Guerra in Ucraina

Meloni punta sull'India di Modi per favorire la pace in Ucraina

Ieri la visita a New Delhi: cooperazione militare e su difesa. Oggi sarà ad Abu Dhabi per ricucire dopo la crisi con Conte

Meloni punta sull'India di Modi per favorire la pace in Ucraina

Abu Dhabi. Quattro giorni di viaggio tra New Delhi e Abu Dhabi. Per rinsaldare i rapporti con un'India sempre più centrale nel panorama geopolitico globale e per provare a superare le spine che negli ultimi anni (soprattutto durante i governi di Giuseppe Conte) hanno caratterizzato le relazioni tra Italia ed Emirati Arabi Uniti. Insomma, per Giorgia Meloni due tappe importanti, per ragioni diverse e con conseguenze sotto il profilo della politica estera e dei rapporti commerciali. Con New Delhi, perché quella indiana è la quarta economia del pianeta e presto diventerà la prima potenza demografica del mondo, con Abu Dhabi dove la premier è atterrata ieri a tarda sera perché l'Italia è il principale partner commerciale degli Emirati nell'Unione europea (sono oltre 600 le imprese italiane che operano nel Paese del Golfo Persico, attive principalmente nei settori delle costruzioni, dell'energia, della difesa e anche nel settore bancario).

Nel bilaterale con il primo ministro indiano Narendra Modi uno dei dossier più delicati è stato però quello della guerra in Ucraina. Non solo perché l'India quest'anno è presidente di turno del G20, ma anche perché New Delhi ha sempre avuto sul punto una posizione da molti considerata ambigua. L'auspicio di molte cancellerie occidentali, insomma, è che un'accelerazione di Modi verso le ragioni di Kiev possa modificare gli attuali equilibri geopolitici (proprio ieri, sempre a New Delhi, i ministri degli Esteri del G20 non sono riusciti a trovare la quadra per una dichiarazione congiunta finale).

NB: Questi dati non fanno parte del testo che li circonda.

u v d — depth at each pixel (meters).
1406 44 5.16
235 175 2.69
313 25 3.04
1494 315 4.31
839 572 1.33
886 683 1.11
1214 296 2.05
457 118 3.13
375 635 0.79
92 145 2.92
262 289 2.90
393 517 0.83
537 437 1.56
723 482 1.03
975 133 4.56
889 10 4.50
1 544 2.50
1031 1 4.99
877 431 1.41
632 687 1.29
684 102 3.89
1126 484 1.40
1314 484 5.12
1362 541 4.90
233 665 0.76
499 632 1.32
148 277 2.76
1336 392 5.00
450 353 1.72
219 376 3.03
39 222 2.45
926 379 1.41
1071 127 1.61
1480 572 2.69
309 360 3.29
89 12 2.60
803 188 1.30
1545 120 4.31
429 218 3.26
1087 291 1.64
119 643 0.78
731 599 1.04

Il premier indiano accoglie Meloni con il picchetto d'onore e la guardia presidenziale, poi dopo circa un'ora di faccia a faccia spende parole di elogio per la presidente del Consiglio italiana, che definisce «una cara amica». Nel merito, Modi sottolinea l'importanza di tre dossier trattati durante l'incontro: la cooperazione nel settore della difesa, le esercitazioni congiunte fra i due eserciti e la coproduzione di sistemi di armi e di difesa. Poi prende la parola Meloni, che si dice «molto soddisfatta dell'incontro» e spiega che Roma e New Delhi «hanno deciso di elevare la loro relazione al rango di partenariato strategico». Poi la premier torna sulla guerra in Ucraina («una provocazione al cuore della Carta dell'Onu») e auspica che l'India, anche «in qualità di presidente di turno del G20», possa «avere un ruolo per facilitare un percorso verso la cessazione delle ostilità e una pace giusta». Invito che Modi raccoglie con la prudenza che ha sempre caratterizzato la posizione indiana, spiegando che «sin dall'inizio del conflitto l'India ha detto che la questione si può risolvere solo con il dialogo e la diplomazia». Resta sullo sfondo la questione ovviamente dirimente della «pace giusta» evocata da Meloni.

Dopo il bilaterale e le dichiarazioni congiunte alla stampa, la premier (che ha portato con sé la figlia Ginevra, come già accadde al G20 di Bali) ha partecipato al pranzo ufficiale offerto da Modi alla Hyderabad House, per poi essere ospite nel pomeriggio del Raisina Dialogue, una conferenza di geopolitica e sulla sicurezza simile a quella che si tiene ogni anno a Monaco di Baviera. Poi, dopo una visita alla presidente della Repubblica indiana, Droupadi Murmu, la partenza alla volta degli Emirati Arabi Uniti.

Rinsaldati i rapporti economici e commerciali tra Italia e India proprio durante le celebrazioni dei 75 anni delle relazioni diplomatiche tra i due Paesi (che hanno finalmente archiviato dieci anni di grande freddezza dopo il caso dell'Enrica Lexie e dei due marò), oggi per Meloni sarà dunque la volta di Abu Dhabi. Dove la diplomazia italiana dovrà rimettere insieme i cocci lasciati dal governo Conte e dall'allora ministro degli Esteri Luigi Di Maio.

Nel 2021, infatti, l'Italia accusò gli Emirati Arabi Uniti di interferire nelle faccende interne dello Yemen e unico esecutivo occidentale decise unilateralmente (e senza consultarsi con l'Ue) un embargo sulle forniture militari che ebbe come conseguenza quella di ridurre i rapporti tra i due Paesi ai minimi termini.